- Syeda Mazhar
Investigations into the unsuccessful attack on Chinese Consulate in Karachi yesterday have taken a new turn after the officials have traced down links to India.
The military sources said that the plot of the attack was prepared in India. The sources have identified the mastermind of the attack as Aslam Acchu. Aslam alias Acchu is said to be the commander of the banned terrorist group Baloch Liberation Army (BLA). The group has already claimed the responsibility for the Friday’s attack. As per sources, Aslam Achu was injured during a face-off with security forces in Balochistan and is currently receiving medical care in New Delhi’s Max hospital.
BLA has publicly invited Indian forces to intervene in Balochistan saying that the Chinese are plundering our resources in Balochistan.

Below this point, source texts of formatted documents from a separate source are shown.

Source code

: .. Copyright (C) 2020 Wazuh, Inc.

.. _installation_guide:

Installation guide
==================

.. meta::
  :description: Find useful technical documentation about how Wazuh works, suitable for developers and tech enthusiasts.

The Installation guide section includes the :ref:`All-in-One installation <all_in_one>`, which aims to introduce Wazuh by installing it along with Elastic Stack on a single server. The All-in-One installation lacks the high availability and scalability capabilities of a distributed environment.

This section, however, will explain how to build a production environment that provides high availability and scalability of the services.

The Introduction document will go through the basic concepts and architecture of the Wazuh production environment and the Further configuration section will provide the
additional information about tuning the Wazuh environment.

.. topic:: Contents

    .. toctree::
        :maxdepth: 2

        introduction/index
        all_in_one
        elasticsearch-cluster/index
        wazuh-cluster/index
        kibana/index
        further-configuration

Indian Spy Kulbhushan Jadhav caught red-handed in Balochistan has also confessed to having ties with militant groups in Balochistan and Karachi to fuel the terrorist activities.
Achu was involved in firings on trains in Balochistan 2011 to 2014. He was reportedly injured during a security forces’ combing operation in 2016 in which most of the BLA commanders were killed.The wounded BLA commander had fled to India.Achchu is one of the key commanders of BLA chief Dr Allah Nazar.He is also blamed for killing of lawyers, police personnel, journalists and doctors, the sources said.
In the most significant strike against Chinese interests in Pakistan in years, three militants assaulted the Chinese Consulate in the southern port city of Karachi on Friday morning, killing two policemen and two civilians at a checkpoint before being gunned down by the security forces.
Amir Jan, a driver who had been washing his car near the consulate, said he saw three men with Kalashnikov assault rifles move toward the consulate around 9:15 a.m. He said one threw a grenade before they all opened fire.
Officials later said that two Pakistani civilians, a father and son who had come from Quetta to get Chinese visas, were also killed in the attack.
Prime Minister Imran Khan issued a statement on Twitter insisting that such attacks could not shake the relationship between China and Pakistan. He said the strike had clearly been intended “to scare Chinese investors” and came as a result of trade agreements announced during his trip to China this month.
The Chinese Embassy in Islamabad, the capital, later issued a statement extending condolences over the deaths and expressing faith in Pakistani security. “We believe that the Pakistani side is able to ensure the safety of Chinese institutions and personnel in Pakistan,” the statement said, adding that any attempt to undermine the countries’ relationship was “doomed to fail.”
Assistant Superintendent of Police Suhai Aziz Talpur was amongst the first to rush to the Chinese Consulate in Karachi upon reports of gunshots and blasts heard outside the building. She led the security operation to counter the terrorist attack on the consulate and successfully engaged them on the site. She is the first ASP from the rural area of Sindh. She received appreciation for her courage and bravery from the Cheif Minister Sindh and IG Sindh Police.
After the attack in Karachi, another bombing – this one in the Orakzai region of northwestern Pakistan – showed the continuing threat posed by militants on a separate front.
At least 30 people were killed and 40 or more wounded when a bomb blast ripped through a fruit and vegetable market in the Hangu district there, officials said. The market was near a seminary for Shiite Muslims, a minority in Pakistan that is frequently targeted by extremist Sunni groups. But the dead included a mix of Pakistanis.
Mr. Khan, the prime minister, implicitly linked the two attacks Friday, saying they represented “a planned campaign to create unrest in the country by those who do not want Pakistan to prosper.”
Pakistan has been a showcase for China’s huge international development program, the Belt and Road Initiative, in recent years. China is estimated to have spent some $62 billion on those projects in Pakistan, mostly to build a transportation corridor through Baluchistan to a new, Chinese-operated deepwater port in the Pakistani town of Gwadar.
The road corridor being built through Baluchistan, which is also rich in natural resources, is one of the most strategic projects associated with the Belt and Road Initiative. Its stated purpose is to greatly reduce shipping costs and time for Chinese goods, but it would also give China an important alternative if faced with naval blockades by the United States or its Asian allies.
Baluchistan has also been the center of two resilient insurgencies, making it one of the most sensitive areas for Pakistan’s powerful military establishment: Ethnic Baluch separatists there have been pursued by a stifling Pakistani security presence, and part of the leadership of the Afghan Taliban also continues to take shelter there, in the city of Quetta.